• [Data]
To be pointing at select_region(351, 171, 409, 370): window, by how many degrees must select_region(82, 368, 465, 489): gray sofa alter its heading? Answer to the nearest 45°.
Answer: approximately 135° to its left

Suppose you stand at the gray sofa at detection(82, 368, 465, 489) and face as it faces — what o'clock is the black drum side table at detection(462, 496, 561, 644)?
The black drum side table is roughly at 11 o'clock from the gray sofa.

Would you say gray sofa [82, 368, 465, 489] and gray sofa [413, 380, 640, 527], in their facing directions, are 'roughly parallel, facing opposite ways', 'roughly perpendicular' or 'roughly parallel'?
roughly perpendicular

• [What to do]
Present the data above as a numbered list, omitting the blank lines.

• [Result below]
1. To be pointing at select_region(351, 171, 409, 370): window, by how many degrees must select_region(82, 368, 465, 489): gray sofa alter its heading? Answer to the nearest 45°.
2. Answer: approximately 135° to its left
3. Suppose you stand at the gray sofa at detection(82, 368, 465, 489) and face as it faces — what o'clock is the black drum side table at detection(462, 496, 561, 644)?
4. The black drum side table is roughly at 11 o'clock from the gray sofa.
5. Would you say gray sofa [82, 368, 465, 489] and gray sofa [413, 380, 640, 527], in their facing directions, are 'roughly parallel, facing opposite ways', 'roughly perpendicular' or 'roughly parallel'?
6. roughly perpendicular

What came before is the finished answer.